Elaine F. Walker, Emory University, editor of Psychological Science in the Public Interest, chaired the PSPI symposium.

“Misinformation is widespread,” said Lewandowsky. “We can sometimes quantify it. It can have a discernible effect, and relatively subtle variables such as mismatching headlines and blog comments can have a measurable effect on people’s comprehension.”

In the most striking example, Lewandowsky presented data from Sweden, where, during the growth of a vocal anti-vaccination movement, uptake of the vaccine for whooping cough decreased dramatically and incidence of the disease increased. At the same time, the incidence decreased in Norway, where there was no such movement. The huge gap between perception and scientific reality, said Lewandowsky, “translates into dead children.”

Lewandowsky concluded that people cling to misinformation even when they remember a correction. And he added that correction can backfire. When people are presented with a “facts vs. myths” flyer about vaccines, for example, they may be more likely to believe the myths even more strongly after some time. Or take a look at beliefs that are split along partisan lines, such as the WMD myth. A threat to one’s worldview may cause one to dig in one’s heels, counterargue, and reject the correction.

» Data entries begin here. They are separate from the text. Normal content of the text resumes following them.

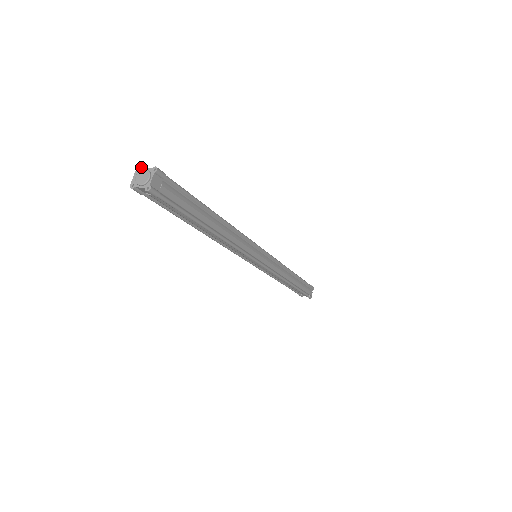
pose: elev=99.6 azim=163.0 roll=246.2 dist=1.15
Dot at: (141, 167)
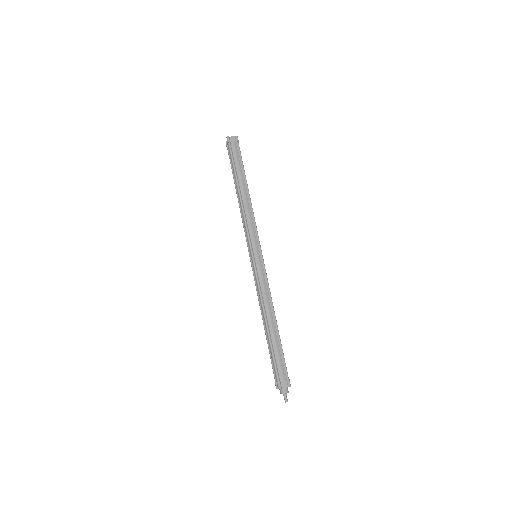
Dot at: occluded
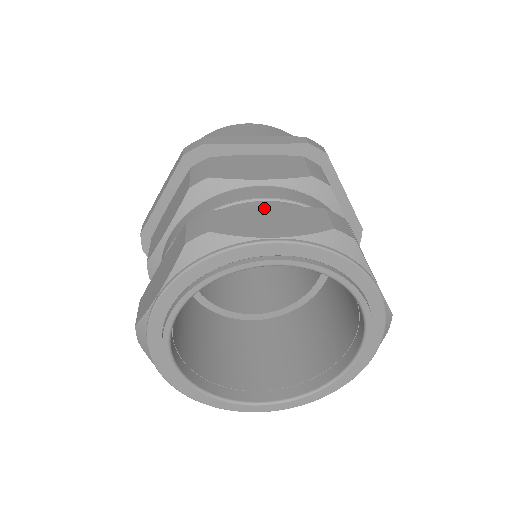
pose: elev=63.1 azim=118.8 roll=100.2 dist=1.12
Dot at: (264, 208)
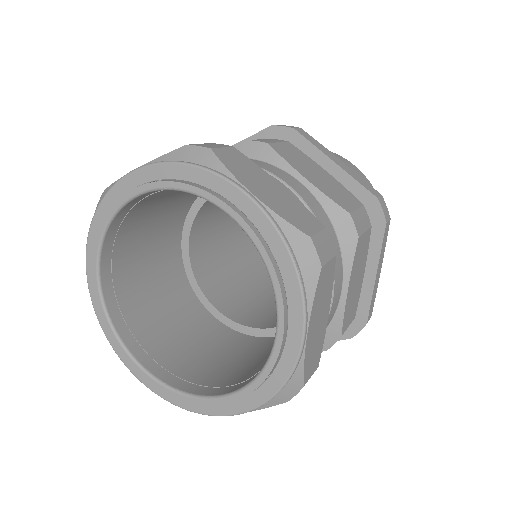
Dot at: occluded
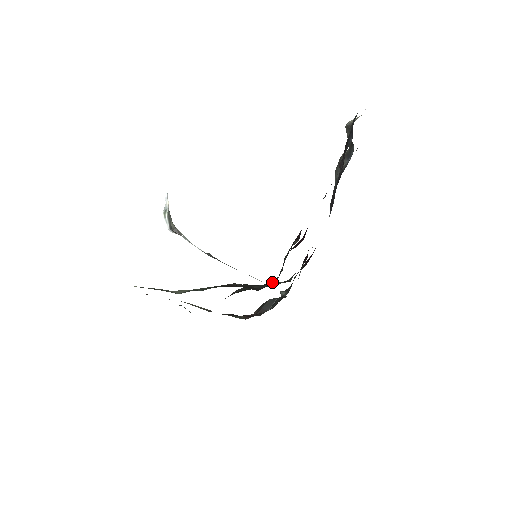
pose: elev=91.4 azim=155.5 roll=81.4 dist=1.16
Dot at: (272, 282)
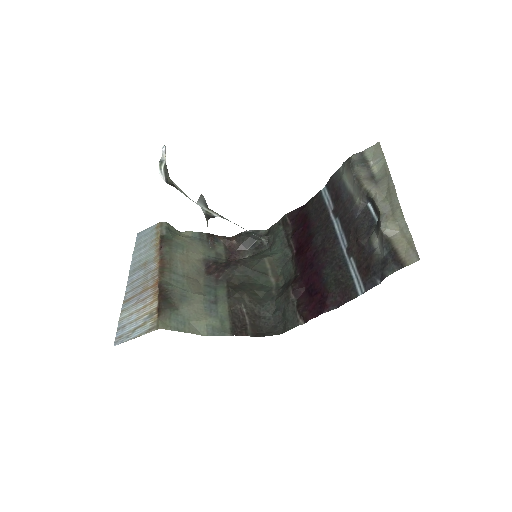
Dot at: (270, 309)
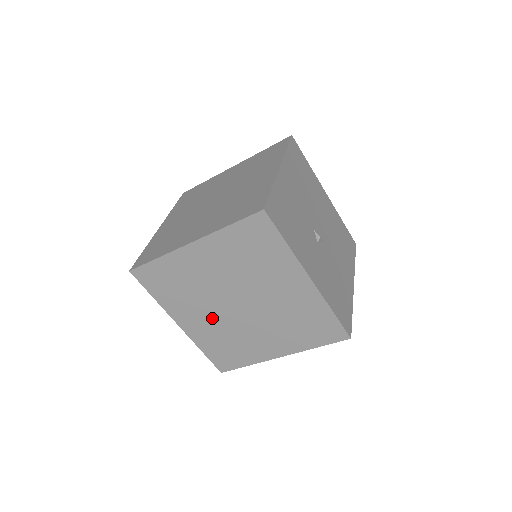
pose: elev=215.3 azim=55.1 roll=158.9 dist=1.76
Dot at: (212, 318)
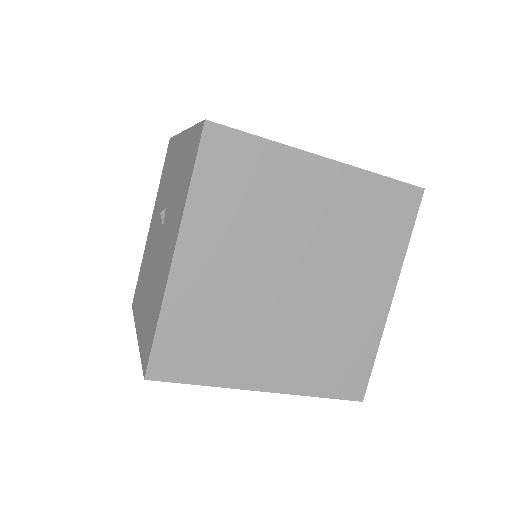
Dot at: occluded
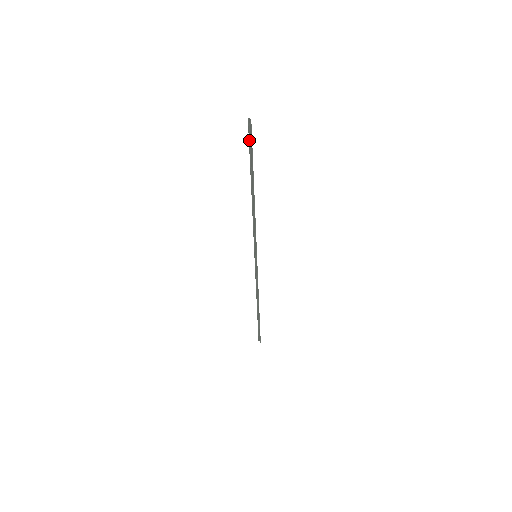
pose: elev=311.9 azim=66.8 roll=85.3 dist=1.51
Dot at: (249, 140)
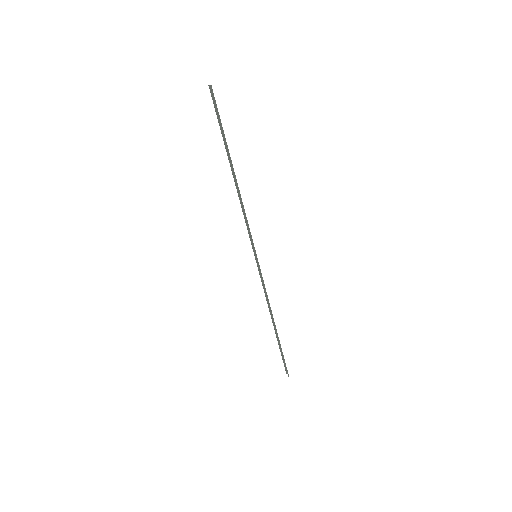
Dot at: (216, 112)
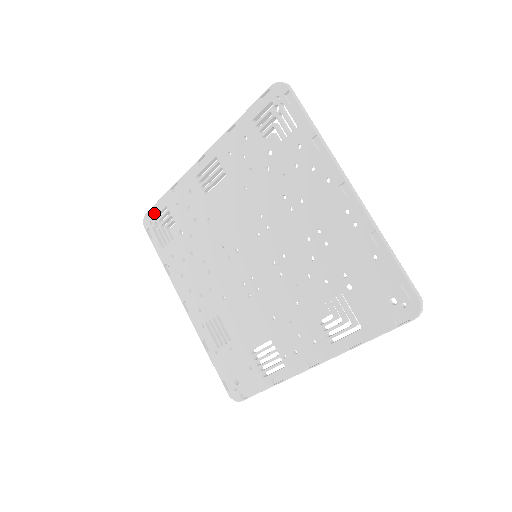
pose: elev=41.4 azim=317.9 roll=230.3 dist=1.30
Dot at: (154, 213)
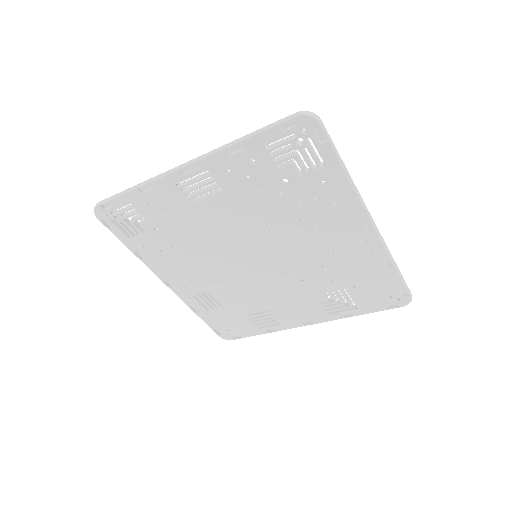
Dot at: (112, 208)
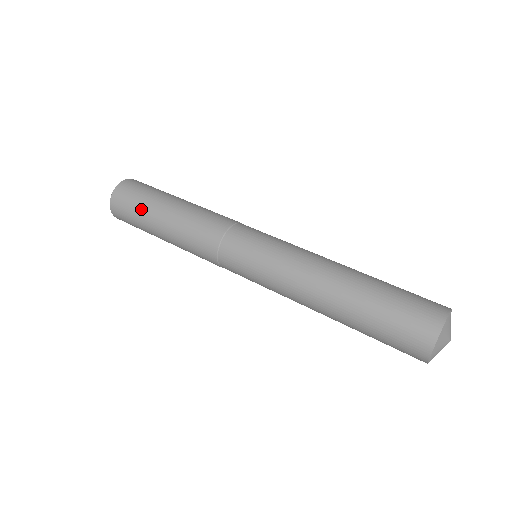
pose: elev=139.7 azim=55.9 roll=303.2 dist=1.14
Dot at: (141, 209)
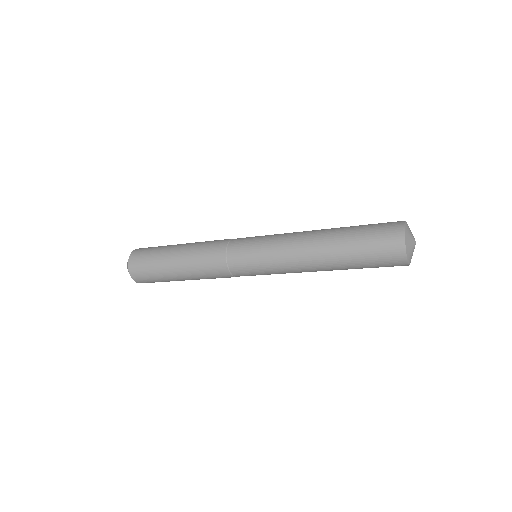
Dot at: (159, 250)
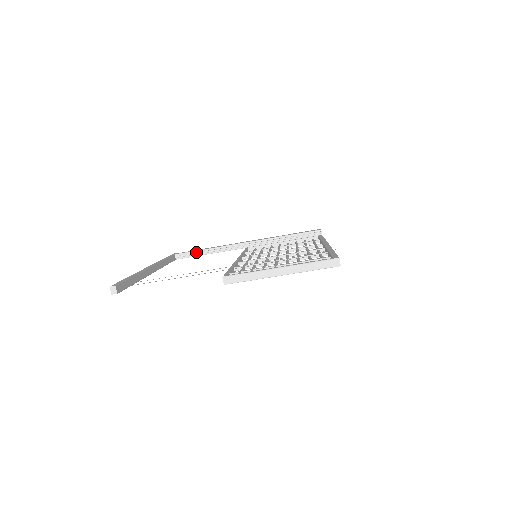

So how can misinformation be corrected? Research suggests that debiasing is possible. One must provide a correct alternative to fill the hole left by the debunked information, create skepticism with an alternative explanation, and affirm people’s basic values to lessen the threat to their worldviews. And when trying to correct a false belief, one should state the facts affirmatively rather than underscore the myth.

Comments

I found giving my undergrad statistics students (mostly Psyc Majors) a practice test very effective. I started this approach by giving a practice test for the first test because I knew many of the students had not taken a math test in years, so I wanted them to get over that initial anxiety before the test, not during it. I soon found that the practice test helped them realize what they didn’t know (even though I personally graded their homeworks for every class). Giving a short version, 30 minute test, with easier problems than the real test, and going over the material afterward, helped the students in many ways. They didn’t all get A’s or B’s, about a 1/3 I gave the opportunity to drop, but they all knew it was a straightforward way to letting them know what I expected them to know.